• **STATED TASK**
Copy the material starting at the line that contains "pose: elev=52.3 azim=59.5" and ending at the end of the material, substituting "distance" for "dist" and leaving everything else unchanged. Leave the pictures out of your answer.
[Start of PROVIDED ENTRIES]
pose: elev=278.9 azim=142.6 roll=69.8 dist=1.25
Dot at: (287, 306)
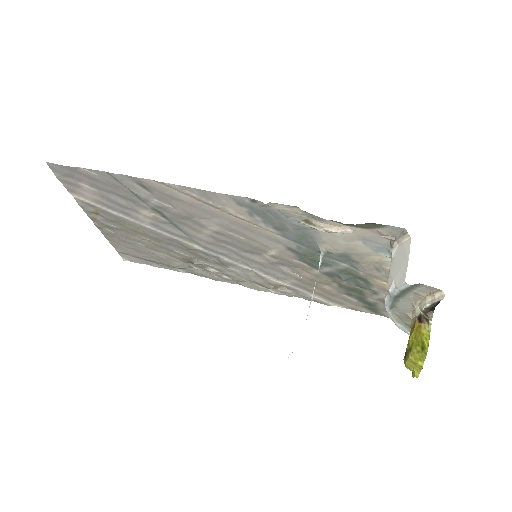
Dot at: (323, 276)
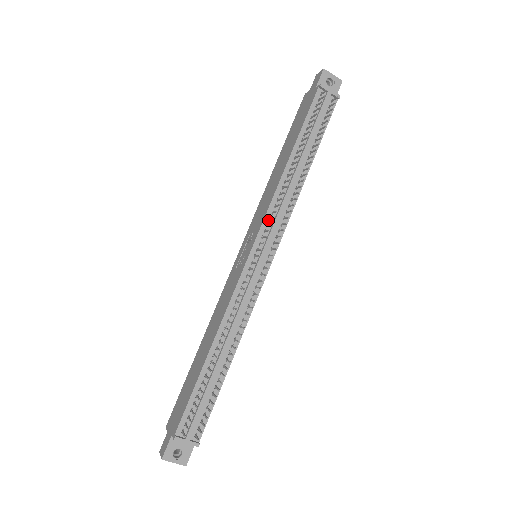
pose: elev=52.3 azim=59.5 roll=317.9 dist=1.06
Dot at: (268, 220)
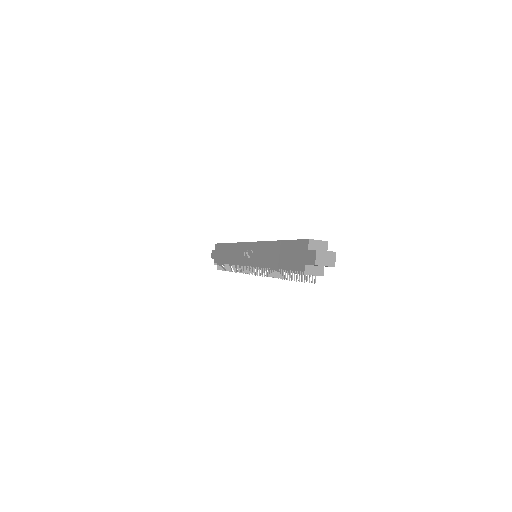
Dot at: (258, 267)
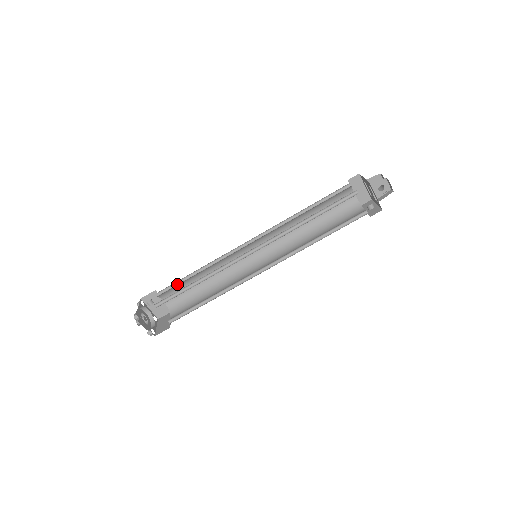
[End of PROVIDED ENTRIES]
• **FULL OUTPUT**
pose: elev=52.3 azim=59.5 roll=317.9 distance=1.06
Dot at: (268, 220)
Dot at: (258, 267)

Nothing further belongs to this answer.